As someone whose first John Mayer experience came from his live shows instead of the radio or buying his albums, I’ve always kind of felt that his albums fail to catch the emotion and rawness that the live show encapsulates. While the albums retain the base of the riffs that make up the albums, the overly polished sound and lack of runs on the guitar is usually what turns me off from his albums.
I have the same issue with Continuum, his third album, though it is probably my favorite of his discography – if we aren’t counting the John Mayer Trio live album. There are plenty of good things to be found with a bit of bad, but none of the great moments that his live shows contain.
Continuum seemed to be the album where Mayer decided to expand beyond the pop adult alternative track that his previous two albums followed. With songs like “Waiting on the World to Change,” “I Don’t Trust Myself (With Loving You),” and the good pairing of “Belief” and “Gravity,” there are hints of the bluesy atmosphere that drives his shows.
A few of those songs are great and are some of the better tracks found in his discography, though that run stops cold with “The Heart of Life,” which falls into the same rut that Mayer followed early in his career: by-the-numbers pop rock that does little to venture outside the realm of top-40 pop. You could put the seventh track, “Stop This Train,” in the same category.

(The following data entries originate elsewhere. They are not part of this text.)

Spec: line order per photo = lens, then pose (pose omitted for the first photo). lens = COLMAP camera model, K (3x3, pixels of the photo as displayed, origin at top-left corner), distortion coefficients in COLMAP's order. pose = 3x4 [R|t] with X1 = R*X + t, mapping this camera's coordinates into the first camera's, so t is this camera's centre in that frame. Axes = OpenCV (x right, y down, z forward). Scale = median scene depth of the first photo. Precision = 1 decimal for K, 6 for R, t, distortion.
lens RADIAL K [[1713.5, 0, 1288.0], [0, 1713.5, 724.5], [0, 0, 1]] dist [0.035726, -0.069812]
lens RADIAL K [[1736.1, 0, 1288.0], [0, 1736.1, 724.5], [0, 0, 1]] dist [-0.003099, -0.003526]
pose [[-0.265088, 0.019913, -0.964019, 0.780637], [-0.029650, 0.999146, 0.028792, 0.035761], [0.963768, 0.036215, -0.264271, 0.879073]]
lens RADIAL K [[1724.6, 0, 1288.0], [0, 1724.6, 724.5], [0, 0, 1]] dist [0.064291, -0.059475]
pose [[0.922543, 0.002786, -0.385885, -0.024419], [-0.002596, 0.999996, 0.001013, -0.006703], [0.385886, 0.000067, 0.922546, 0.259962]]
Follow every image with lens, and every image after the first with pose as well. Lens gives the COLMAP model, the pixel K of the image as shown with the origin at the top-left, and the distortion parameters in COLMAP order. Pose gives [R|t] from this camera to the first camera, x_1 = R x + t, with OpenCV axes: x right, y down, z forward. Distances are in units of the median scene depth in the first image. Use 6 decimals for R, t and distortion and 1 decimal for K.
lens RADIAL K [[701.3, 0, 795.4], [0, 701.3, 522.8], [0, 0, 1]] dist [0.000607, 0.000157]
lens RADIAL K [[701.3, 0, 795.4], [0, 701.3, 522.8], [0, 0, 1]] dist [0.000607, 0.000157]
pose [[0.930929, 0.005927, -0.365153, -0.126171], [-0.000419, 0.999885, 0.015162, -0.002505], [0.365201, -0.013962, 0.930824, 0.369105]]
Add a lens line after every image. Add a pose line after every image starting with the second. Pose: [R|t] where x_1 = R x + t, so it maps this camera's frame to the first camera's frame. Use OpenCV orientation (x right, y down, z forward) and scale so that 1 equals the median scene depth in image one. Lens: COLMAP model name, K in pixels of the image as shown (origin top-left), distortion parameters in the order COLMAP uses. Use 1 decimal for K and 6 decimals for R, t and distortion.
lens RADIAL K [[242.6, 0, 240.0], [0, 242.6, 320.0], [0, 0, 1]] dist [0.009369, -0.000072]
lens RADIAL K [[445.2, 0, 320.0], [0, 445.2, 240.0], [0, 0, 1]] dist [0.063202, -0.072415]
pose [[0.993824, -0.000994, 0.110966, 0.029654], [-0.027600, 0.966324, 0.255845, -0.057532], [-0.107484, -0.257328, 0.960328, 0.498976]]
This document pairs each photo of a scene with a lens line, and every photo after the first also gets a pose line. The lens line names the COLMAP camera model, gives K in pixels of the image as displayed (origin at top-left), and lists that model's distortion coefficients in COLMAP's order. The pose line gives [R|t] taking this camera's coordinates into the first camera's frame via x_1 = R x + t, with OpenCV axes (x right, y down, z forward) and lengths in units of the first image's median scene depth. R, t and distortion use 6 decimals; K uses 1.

Luckily, the two songs that sandwich “Stop This Train” are fantastic. “Vultures” is my favorite John Mayer song, largely due to the riff that drives the song. While the recorded version doesn’t live up to the live version, usually driven by long solos showing Mayer’s true prowess, it does perhaps come closest to what you get at a show. The same goes to “Slow Dancing in a Burning Room,” where he finally finds the right combination of the elements of slow pop rock love songs and bluesy riffs that he seems to always attempt to create.
Another definite favorite is the faithful rendition of The Jimi Hendrix Experience’s “Bold As Love,” which features some not-so-surprisingly advanced guitar playing and emotional vocal delivery. If Mayer did a full album of Hendrix covers, I don’t think I would complain. As a matter of fact, I’d probably like it more than a regular Mayer album.
Unfortunately, it is followed by two of the weaker songs on the album. “Dreaming With A Broken Heart” is a piano-led track that bores to tears, and “In Repair,” while featuring a fantastic solo, just doesn’t have a good enough hook to hold your attention for the six-minute track length. Luckily the album ends on a nice note, with the somber “I’m Gonna Find Another You,” which is a perfect album ender. Much like “Slow Dancing in a Burning Room,” this track meshes the pop elements with the bluesy elements of Mayer perfectly.
While Continuum is more bearable than Mayer’s other records and comes closest to his live show, there still aren’t enough fantastic moments to make this a great, or even good, album. The fantastic moments, while truly great, are unfortunately spread too far apart.